:: Excerpted passage ::

Pointing, Purpose and Plans
It’s a Friday evening and I’m back from work. A new job. A freelance gig to supplement my income and do something different. When I told my mum what I was about to do, she was horrified. Ma fille…. She’s always wanted me to be more ladylike, more feminine, than I turned out to be, adorning my room and me as a child in pink, flowers and loveliness. And then, there I was, getting into sports, photography, cycling, van-driving, van-living and now…
Stonemasonry.
Ok, I wasn’t engraving headstones, though I did ask if their business did that ever and I was told that that was a separate industry of its own. No. Today on my first day, I spent my time pointing. Not my finger. Not trying to indicate anything of particular interest. No. Pointing, it would appear, means:
The act of removing mortar from between the joints of a stone or brick wall, and replacing it with new mortar; also, the material with which the joints are refilled.
I did the latter, using wood ash mortar. Pointing requires great concentration, patience, attention to detail and when you’re slightly OCD like me, it turns out I was a dab hand at it. My one gripe for the day was the bitter bone-reaching cold that was upon us in the UK today. Nearly mid-May, my feet having once been the happy inhabitants of Birkenstocks come the start of May when I lived in Italy, doth protest. I’m still wearing my winter hiking socks here! What is going on?!

:::

- Explore the material:
**a.** In the post about pointing, what kind of mortar did the writer use on the first day?
**b.** Reproduce the part of the post about pointing starting with "I did the latter, using" and going on through "is going on?!".

:: Raw data ::

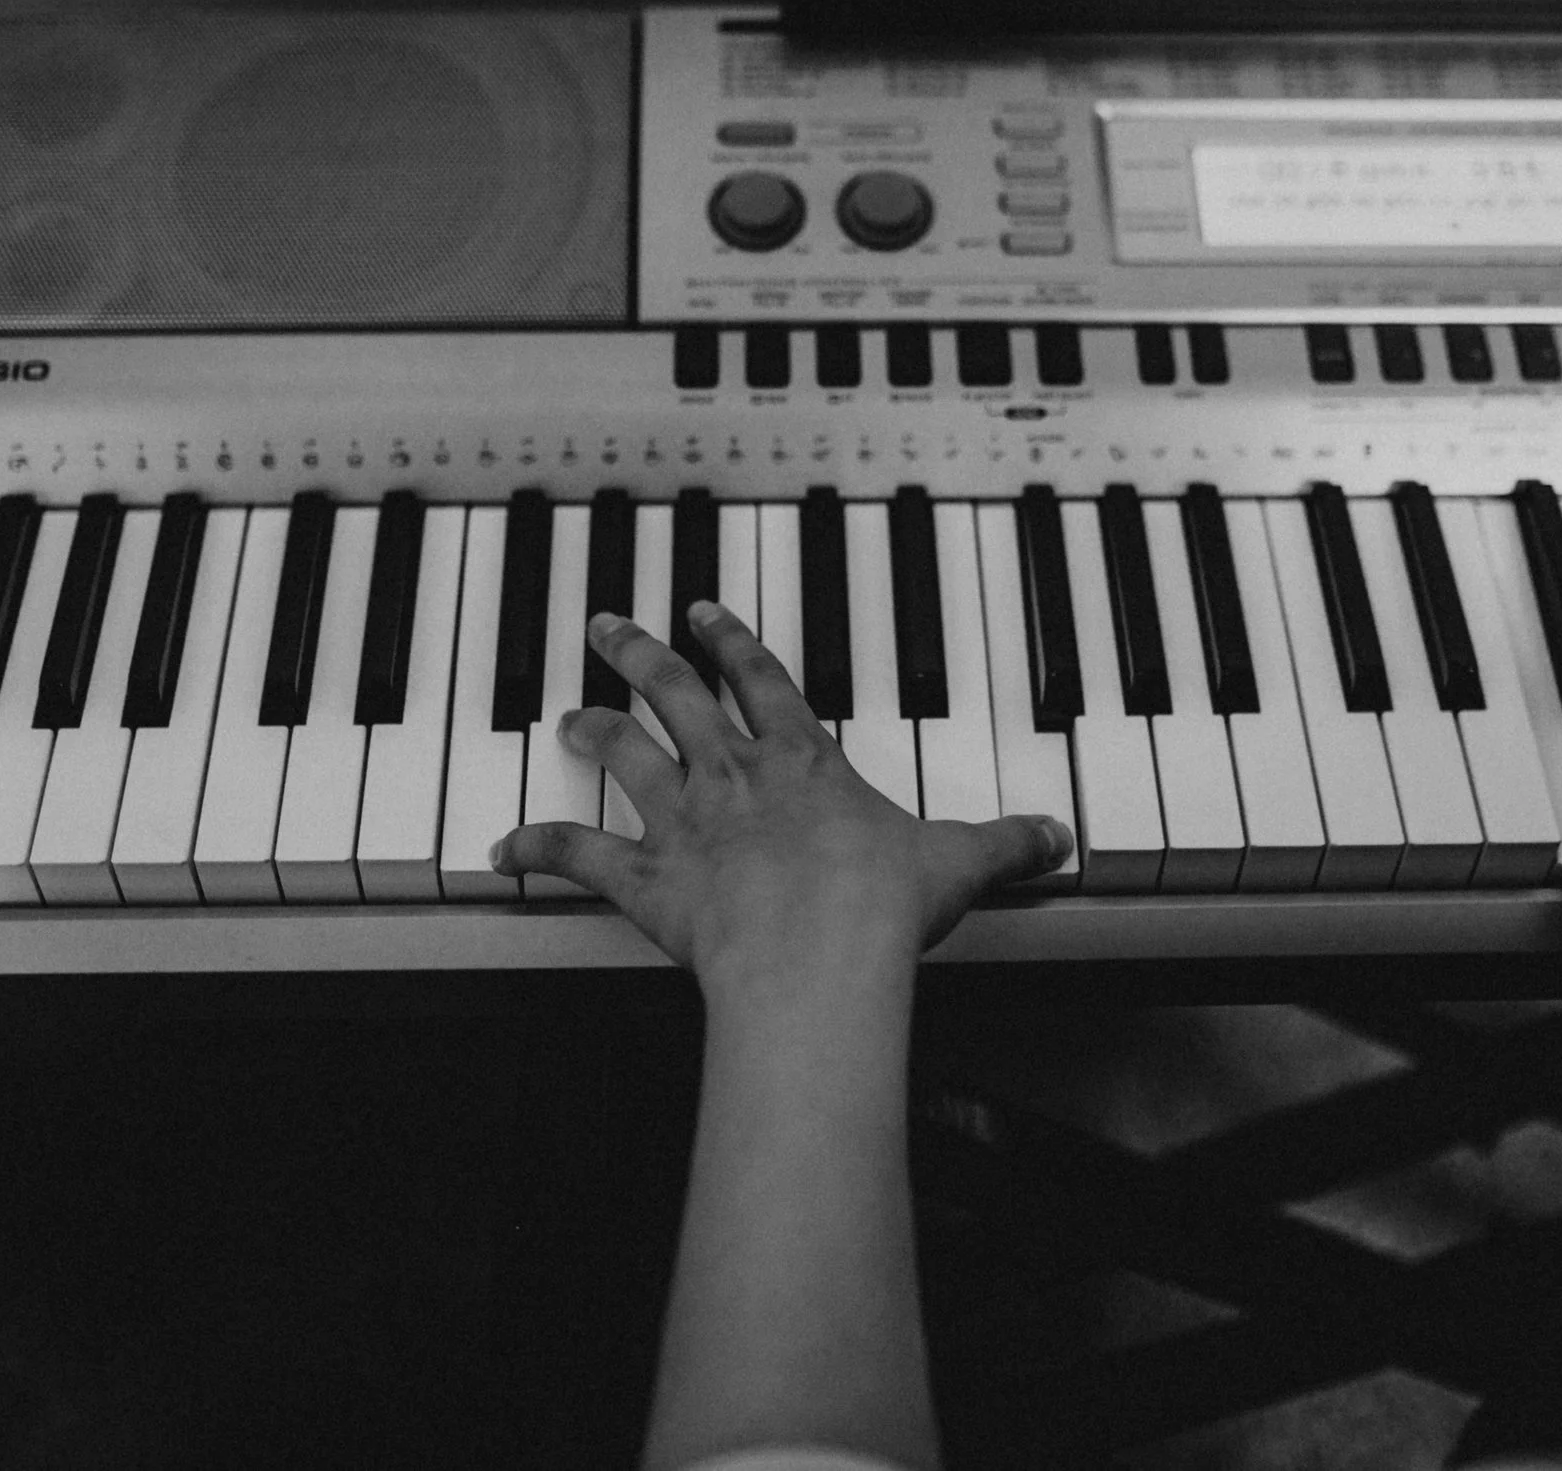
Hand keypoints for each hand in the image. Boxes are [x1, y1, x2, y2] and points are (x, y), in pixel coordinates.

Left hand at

:::

- Answers for each item:
**a.** Wood ash mortar.

**b.**
I did the latter, using wood ash mortar. Pointing requires great concentration, patience, attention to detail and when you’re slightly OCD like me, it turns out I was a dab hand at it. My one gripe for the day was the bitter bone-reaching cold that was upon us in the UK today. Nearly mid-May, my feet having once been the happy inhabitants of Birkenstocks come the start of May when I lived in Italy, doth protest. I’m still wearing my winter hiking socks here! What is going on?!